* What you need to do *
Copy the whole mailing-list message about IPv4 and IPv6 address use in dual-stack networks, word for word.

IP4 Space - the lie

Cameron Byrne cb.list6 at gmail.com
Sat Mar 6 12:07:35 CST 2010


On Sat, Mar 6, 2010 at 8:14 AM, Dan White <dwhite at olp.net> wrote:
> On 06/03/10 23:36 +1030, Mark Newton wrote:
>>
>> On 06/03/2010, at 1:10 AM, Dan White wrote:
>>
>>> On 05/03/10 12:39 +0000, bmanning at vacation.karoshi.com wrote:
>>>>>
>>>>> I *wholeheartedly* agree with Owen's assessment. Even spending time
>>>>> trying to calculate a rebuttal to his numbers is better spent moving
>>>>> toward dual-stack ;)
>>>>>
>>>>> Nice.
>>>>>
>>>>> Steve
>>>>
>>>>
>>>>        er... what part of dual-stack didn't you understand?
>>>>        dual-stack consumes exactly the same number of v4 and v6
>>>> addresses.
>>>
>>> I would expect the number of v6 addresses assigned to a host to be a
>>> multiple of the number of v4 addresses, depending on the type of host.
>>
>> That's because you haven't done it yet.  When you start doing it,
>> you'll see that the number of v6 addresses assigned to a host will
>> bear almost no relationship whatsoever to any metrics you've previously
>> used to allocated IPv4 addresses.
>
> I have. Windows XP, for instance, will auto assign multiple addresses
> during auto configuration, including random identifiers.
>
> If you through in multiple routers for redundancy, then you start to have a
> multiplying effect, compared to your typical one v4 address per end user
> host.

* Information provided *

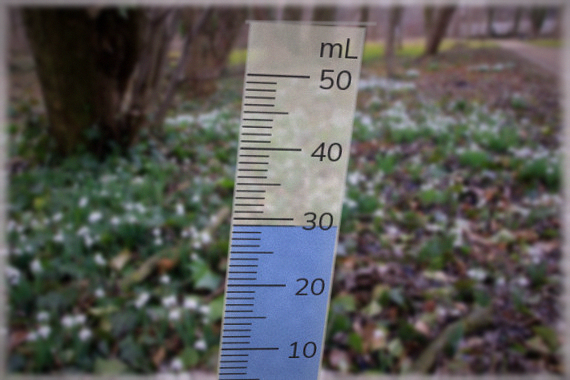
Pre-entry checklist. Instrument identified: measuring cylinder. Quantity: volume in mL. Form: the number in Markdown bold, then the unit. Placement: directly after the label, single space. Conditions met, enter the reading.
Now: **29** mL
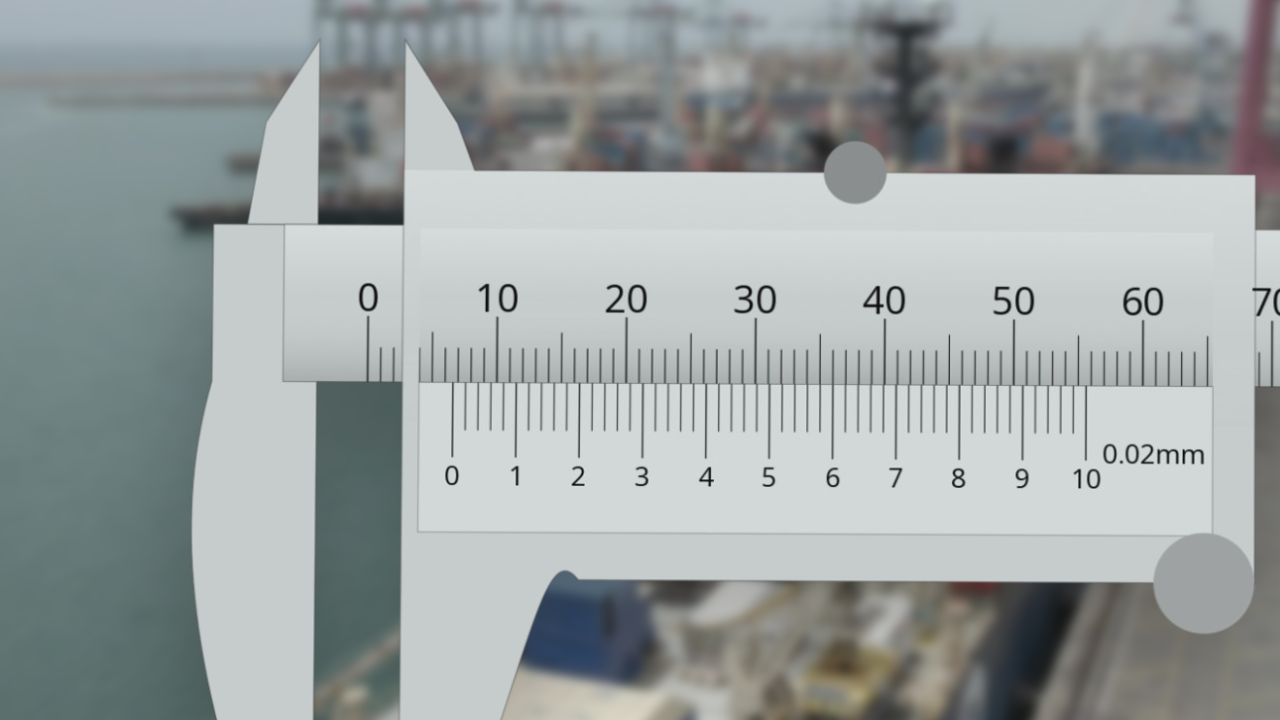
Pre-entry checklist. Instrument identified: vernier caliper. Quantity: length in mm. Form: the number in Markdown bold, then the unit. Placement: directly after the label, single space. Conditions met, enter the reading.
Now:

* Expected output *
IP4 Space - the lie

Cameron Byrne cb.list6 at gmail.com
Sat Mar 6 12:07:35 CST 2010


On Sat, Mar 6, 2010 at 8:14 AM, Dan White <dwhite at olp.net> wrote:
> On 06/03/10 23:36 +1030, Mark Newton wrote:
>>
>> On 06/03/2010, at 1:10 AM, Dan White wrote:
>>
>>> On 05/03/10 12:39 +0000, bmanning at vacation.karoshi.com wrote:
>>>>>
>>>>> I *wholeheartedly* agree with Owen's assessment. Even spending time
>>>>> trying to calculate a rebuttal to his numbers is better spent moving
>>>>> toward dual-stack ;)
>>>>>
>>>>> Nice.
>>>>>
>>>>> Steve
>>>>
>>>>
>>>>        er... what part of dual-stack didn't you understand?
>>>>        dual-stack consumes exactly the same number of v4 and v6
>>>> addresses.
>>>
>>> I would expect the number of v6 addresses assigned to a host to be a
>>> multiple of the number of v4 addresses, depending on the type of host.
>>
>> That's because you haven't done it yet.  When you start doing it,
>> you'll see that the number of v6 addresses assigned to a host will
>> bear almost no relationship whatsoever to any metrics you've previously
>> used to allocated IPv4 addresses.
>
> I have. Windows XP, for instance, will auto assign multiple addresses
> during auto configuration, including random identifiers.
>
> If you through in multiple routers for redundancy, then you start to have a
> multiplying effect, compared to your typical one v4 address per end user
> host.